And I define a single function that provides the true interface to Git. I called that one Git . Then you can define it (with unnecessary parts excised) like:

Git[
 command_?(KeyMemberQ[$gitactions,ToLowerCase@#]&),
 args___
 ]:=
 With[{cmd=$gitactions[ToLowerCase[command]]},
  With[{r=cmd[args]},
   r/;Head[r]=!=cmd
   ]
  ];

And even better you can add autocompletions and things to make it easy to know what's there to use. E.g.:

<<BTools`External`

building-external-connections-in-mathematica-7072602429701907198

And then can do things like:

Git["HelpDescription", "rm"]
-----------Out-----------
"Remove files from the index, or from the working tree and the index.\ngit rm will not remove a file from just your working directory. (There\nis no option to remove a file only from the working tree and yet keep\nit in the index; use //bin//rm if you want to do that.) The files being\nremoved have to be identical to the tip of the branch, and no updates\nto their contents can be staged in the index, though that default\nbehavior can be overridden with the --f option. When ----cached is given,\nthe staged content has to match either the tip of the branch or the\nfile on disk, allowing the file to be removed from just the index."

GitHub

In that package I do a similar thing for GitHub's API, except with the important exception that the default operation for each registered function isn't to actually call the API but rather to build the HTTPRequest that the function will actually use.

Unrestricted Interfaces

Python

I developed a package for linking to python that I called PyTools .

To marshal Mathematica code down to a python representation I built out a symbolic Python package . This type of symbolic conversion is a powerful way to build an interface. In it Mathematica constructs are reduced to an intermediate symbolic representation which Mathematica can still easily manipulate and then further processing directions are defined on this symbolic form.

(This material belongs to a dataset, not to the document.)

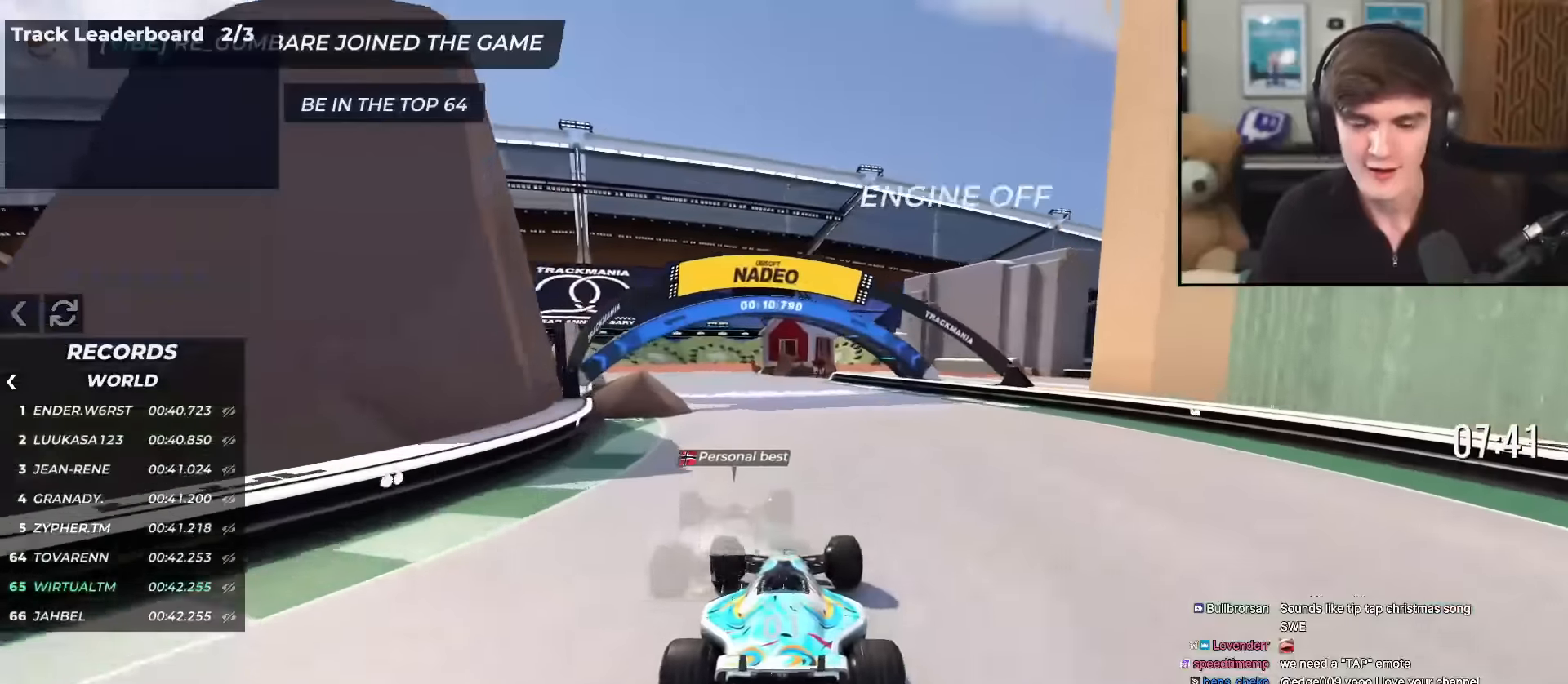
{"keys": ["up"], "events": [[84, "left", "up"], [134, "left", "down"], [401, "left", "up"]]}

As an example, we'll see how I did it for this package. First load the package:

<<PyTools`Symbolic`

Then you can take a Mathematica expression and convert it into a symbolic representation of a python expression. In general this is set up so your write python-like code in Mathematica:

ToSymbolicPython[
 Import["PIL"];
 img=PIL.Image[];
 img.show[]
 ]

(*Out:*)

PyColumn[{PyImport["PIL"],PyAssign[PySymbol["img"],PyDot[PySymbol["PIL"],PySymbol[Image][]]],PyDot[PySymbol["img"],PySymbol["show"][]]}]

And we can see that this has built out a rather complicates structure to represent this simple program. We'll take it bit-by-bit:

ToSymbolicPython@Import["PIL"]

(*Out:*)

PyImport["PIL"]

This simply maps to a symbolic structure called PyImport . If we convert that to a python string:

PyImport["PIL"]//ToPython

(*Out:*)

"import PIL"

It just registers an import statement. In fact this uses Sow to make sure the import occurs at the header of the file. This is just generally good practice.

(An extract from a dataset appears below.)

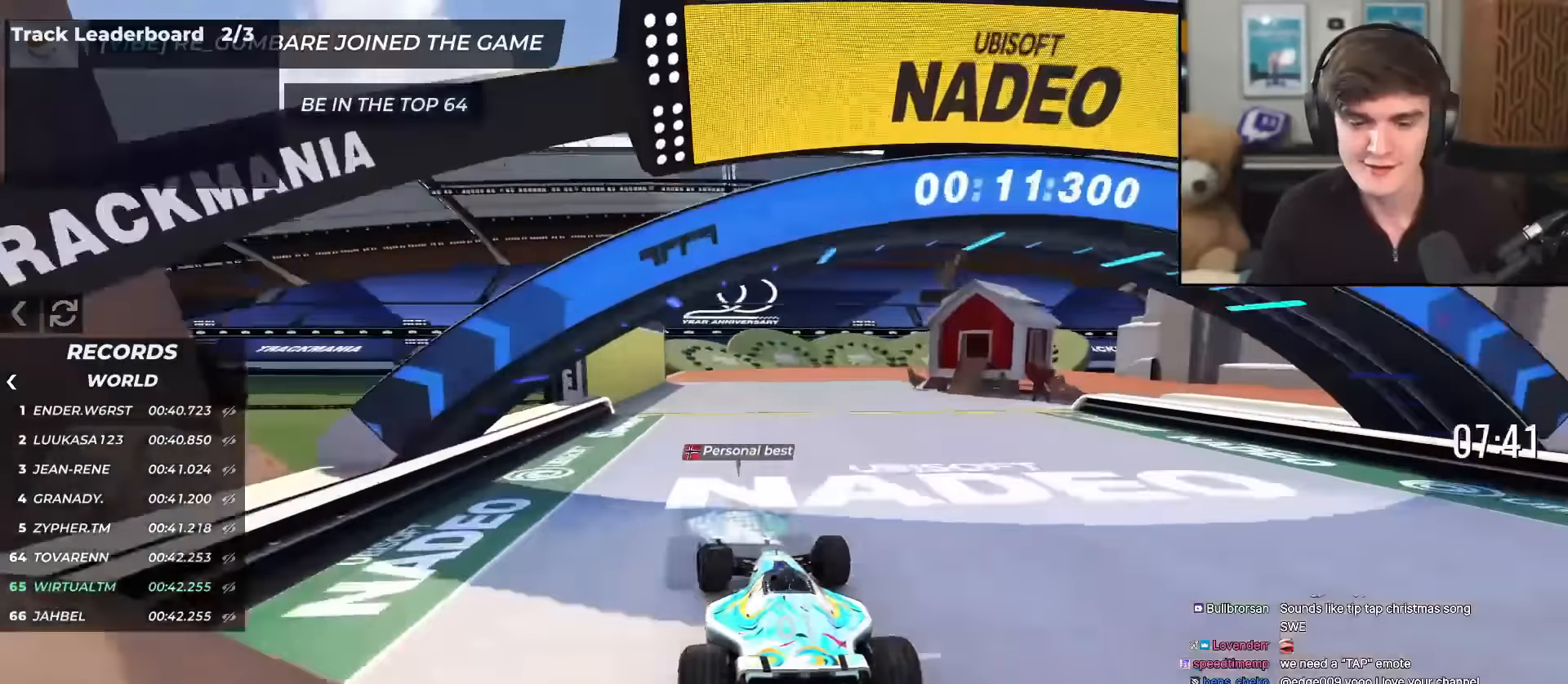
{"keys": ["right", "up"], "events": [[100, "right", "down"]]}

Moving onto the next piece

ToSymbolicPython[img=PIL.Image[]]

(*Out:*)

PyAssign[PySymbol["img"],PyDot[PySymbol["PIL"],PySymbol[Image][]]]

This builds out a symbolic representation of this syntax. It's inspired by the low-level representation Mathematica uses:

FullForm@Hold[img=PIL.Image[]]

(*Out:*)

Hold[Set[img,Dot[PIL,Image[]]]]

We have a syntactic wrapper for assignment ( Set ) for the . accessor in python, and a conversion of Mathematica Symbol constructs into PySymbol constructs which have less ambiguity in conversion to a string.

Finally, taking this all together, we have a PyColumn expression which is just a mimic of Mathematica's Column function which arranges pieces line-by-line after each other. And this gives a nice way to go from Mathematica-level syntax to python code:

ToSymbolicPython[
 Import["PIL"];
 img=PIL.Image[];
 img.show[]
 ]//ToPython

(*Out:*)

"import PIL\nimg = PIL.Image()\nimg.show()\n"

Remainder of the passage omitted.